• Exercise: For the material below, return exactly the lines starting at the line containing "left front paw: (167, 594)" and ending at the line containing "left knee: (551, 546)", both ends included, and no others.

• Study material:

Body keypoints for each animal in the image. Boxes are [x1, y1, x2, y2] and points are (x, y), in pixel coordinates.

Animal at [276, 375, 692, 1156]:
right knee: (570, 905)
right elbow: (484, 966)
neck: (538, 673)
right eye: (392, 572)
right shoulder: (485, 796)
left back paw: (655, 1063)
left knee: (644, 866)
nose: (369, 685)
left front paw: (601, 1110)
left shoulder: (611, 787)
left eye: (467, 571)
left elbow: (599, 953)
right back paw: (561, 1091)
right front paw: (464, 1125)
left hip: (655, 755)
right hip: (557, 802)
--
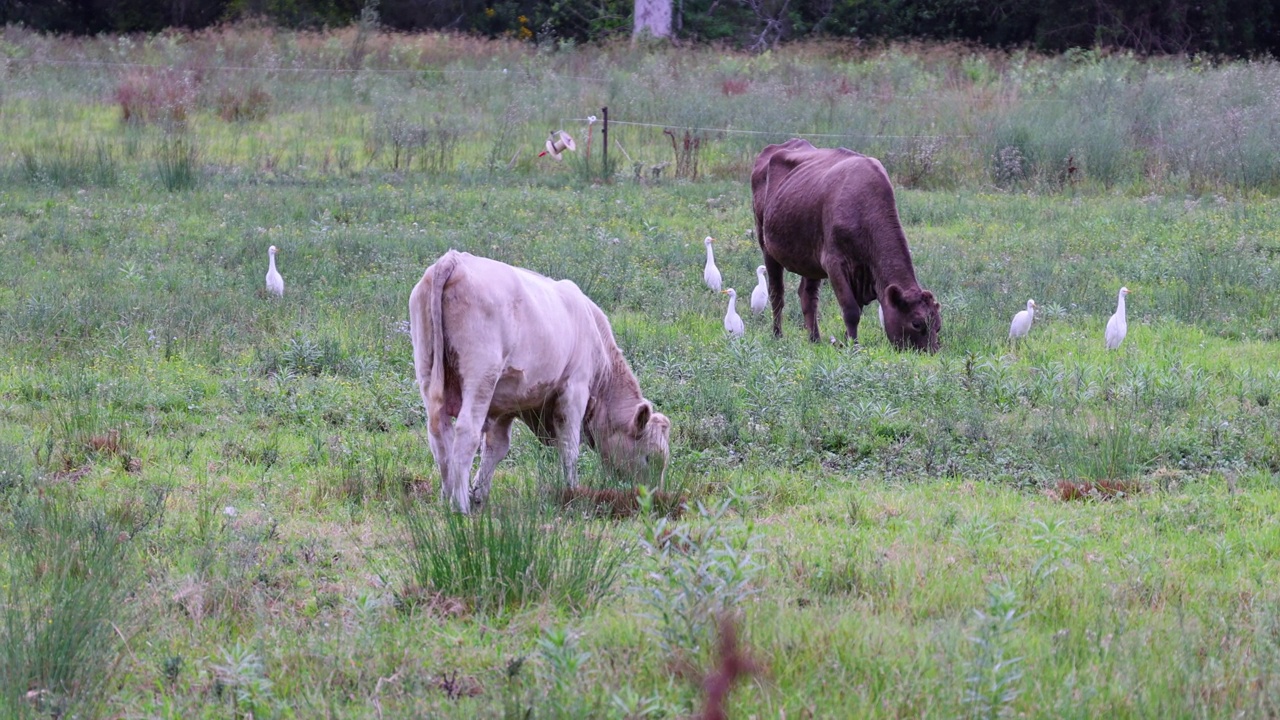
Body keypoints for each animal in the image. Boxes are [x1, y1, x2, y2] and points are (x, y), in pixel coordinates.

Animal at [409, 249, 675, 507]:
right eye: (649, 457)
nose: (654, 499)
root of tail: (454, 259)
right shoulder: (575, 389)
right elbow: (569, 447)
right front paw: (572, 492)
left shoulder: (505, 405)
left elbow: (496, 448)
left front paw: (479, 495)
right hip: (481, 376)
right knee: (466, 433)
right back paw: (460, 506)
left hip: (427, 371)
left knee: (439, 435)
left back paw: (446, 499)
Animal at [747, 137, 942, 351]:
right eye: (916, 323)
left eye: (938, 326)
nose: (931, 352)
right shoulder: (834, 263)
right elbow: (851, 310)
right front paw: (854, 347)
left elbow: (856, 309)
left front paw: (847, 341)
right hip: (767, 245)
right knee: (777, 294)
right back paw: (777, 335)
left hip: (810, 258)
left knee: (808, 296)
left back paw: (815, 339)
--
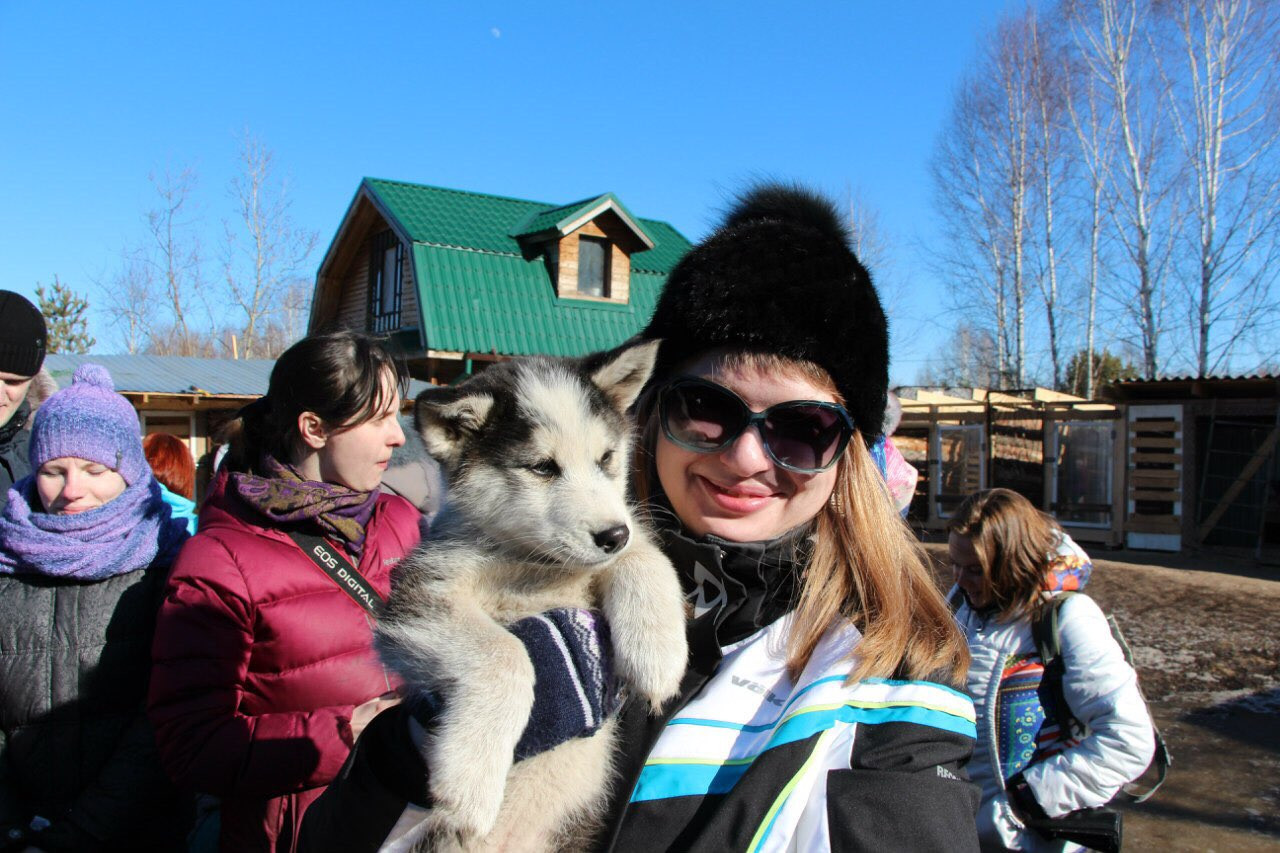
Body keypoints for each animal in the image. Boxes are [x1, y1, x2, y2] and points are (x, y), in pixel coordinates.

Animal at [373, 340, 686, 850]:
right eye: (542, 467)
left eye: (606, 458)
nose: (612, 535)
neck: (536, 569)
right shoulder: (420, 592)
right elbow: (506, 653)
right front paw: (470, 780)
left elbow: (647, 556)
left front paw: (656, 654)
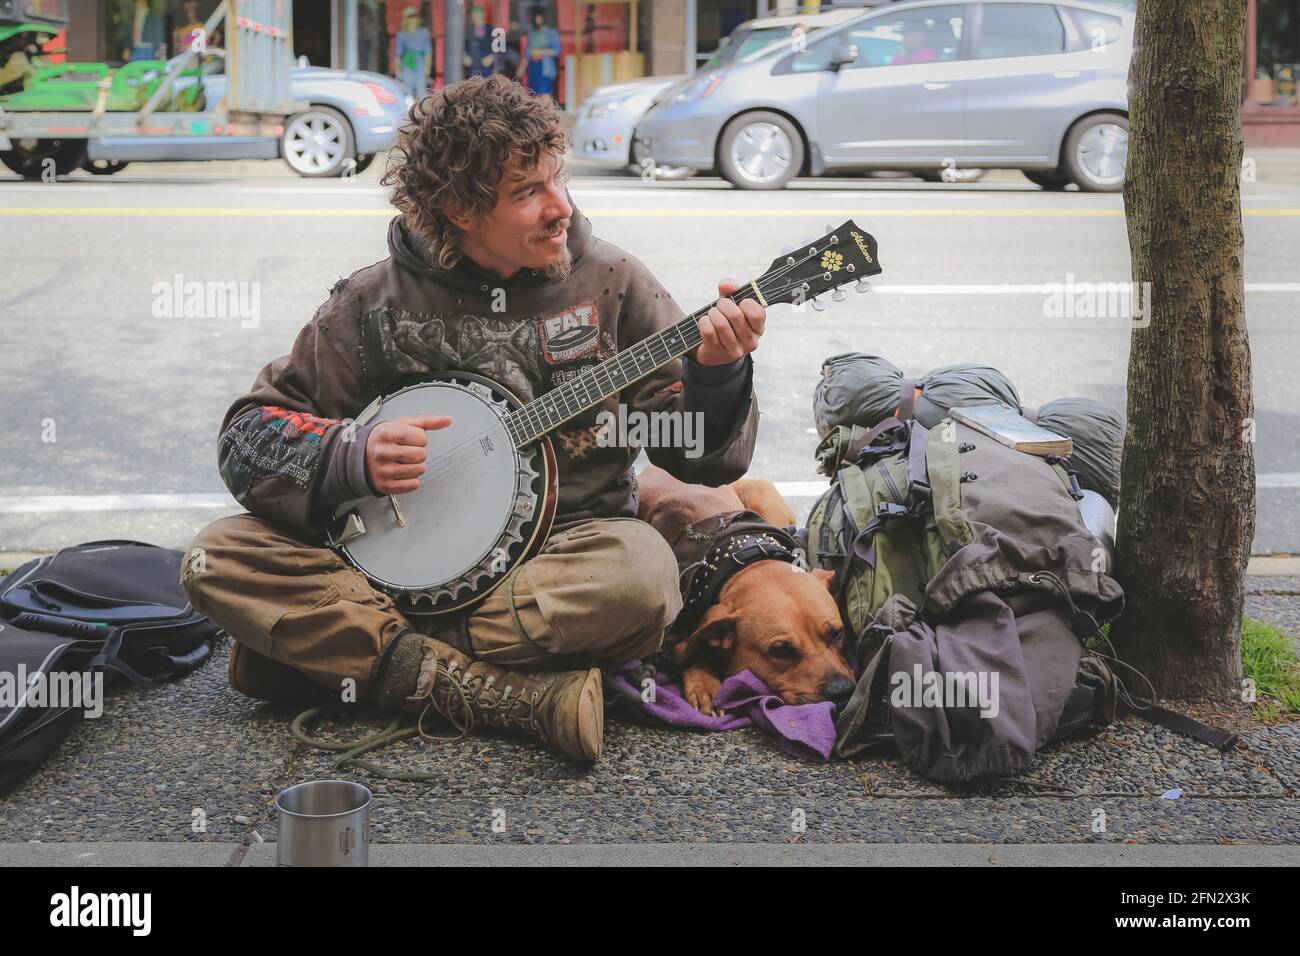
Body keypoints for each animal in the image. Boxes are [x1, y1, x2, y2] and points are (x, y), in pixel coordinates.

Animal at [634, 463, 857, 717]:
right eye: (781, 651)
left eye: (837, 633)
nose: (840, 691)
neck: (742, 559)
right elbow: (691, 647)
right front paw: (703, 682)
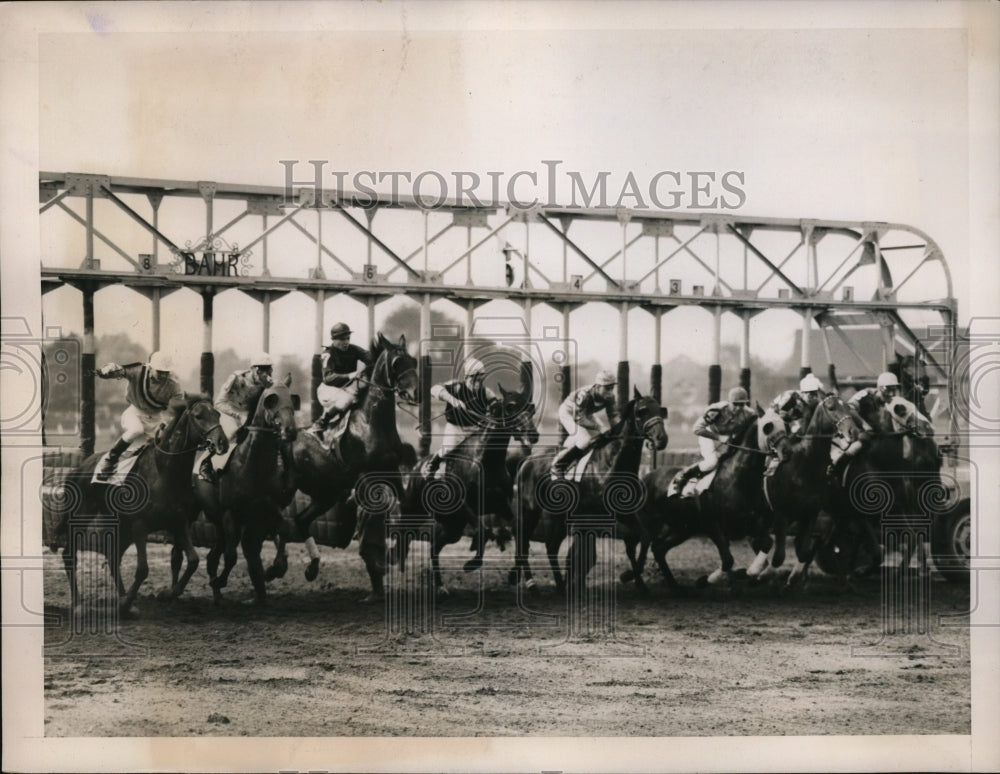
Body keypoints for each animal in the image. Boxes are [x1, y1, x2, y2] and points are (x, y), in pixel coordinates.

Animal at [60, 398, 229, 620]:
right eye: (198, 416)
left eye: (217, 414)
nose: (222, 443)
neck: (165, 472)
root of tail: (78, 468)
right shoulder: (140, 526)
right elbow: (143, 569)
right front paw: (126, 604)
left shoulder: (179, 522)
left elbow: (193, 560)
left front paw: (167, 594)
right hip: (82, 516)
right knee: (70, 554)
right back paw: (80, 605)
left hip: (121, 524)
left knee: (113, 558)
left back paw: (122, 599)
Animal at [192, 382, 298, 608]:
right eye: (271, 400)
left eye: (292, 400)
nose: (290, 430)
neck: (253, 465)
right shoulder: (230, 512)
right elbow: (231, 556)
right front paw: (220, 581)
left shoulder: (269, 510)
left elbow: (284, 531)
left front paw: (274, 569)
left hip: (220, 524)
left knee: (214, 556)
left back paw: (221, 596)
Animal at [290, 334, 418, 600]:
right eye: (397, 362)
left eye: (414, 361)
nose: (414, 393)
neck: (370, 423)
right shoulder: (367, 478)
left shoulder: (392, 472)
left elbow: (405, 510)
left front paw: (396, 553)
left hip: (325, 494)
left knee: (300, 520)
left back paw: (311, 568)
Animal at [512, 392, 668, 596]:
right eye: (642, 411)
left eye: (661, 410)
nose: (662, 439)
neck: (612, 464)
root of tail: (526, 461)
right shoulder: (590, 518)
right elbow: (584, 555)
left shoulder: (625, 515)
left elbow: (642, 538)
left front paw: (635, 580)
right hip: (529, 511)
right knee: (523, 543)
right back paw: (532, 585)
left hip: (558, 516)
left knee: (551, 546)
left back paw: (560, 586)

• Solved exercise:
left front paw: (167, 594)
right hip: (82, 516)
right knee: (70, 554)
right back paw: (80, 605)
left hip: (121, 524)
left knee: (113, 558)
left back paw: (122, 599)
Animal at [192, 382, 298, 608]:
right eye: (271, 400)
left eye: (292, 400)
nose: (290, 430)
neck: (253, 465)
right shoulder: (230, 512)
right elbow: (231, 556)
right front paw: (220, 581)
left shoulder: (269, 510)
left elbow: (284, 531)
left front paw: (274, 569)
left hip: (220, 524)
left knee: (214, 556)
left back paw: (221, 596)
Animal at [290, 334, 418, 600]:
right eye: (397, 362)
left eye: (414, 361)
nose: (414, 393)
neck: (370, 423)
right shoulder: (367, 478)
left shoulder: (392, 472)
left elbow: (405, 510)
left front paw: (396, 553)
left hip: (325, 494)
left knee: (300, 520)
left back paw: (311, 568)
Animal at [512, 392, 668, 596]:
right eye: (642, 411)
left eye: (661, 410)
nose: (662, 439)
neck: (612, 464)
root of tail: (526, 461)
right shoulder: (590, 518)
right elbow: (584, 555)
left shoulder: (625, 515)
left elbow: (642, 538)
left front paw: (635, 580)
right hip: (529, 511)
right knee: (523, 543)
right back paw: (532, 585)
left hip: (558, 516)
left knee: (551, 546)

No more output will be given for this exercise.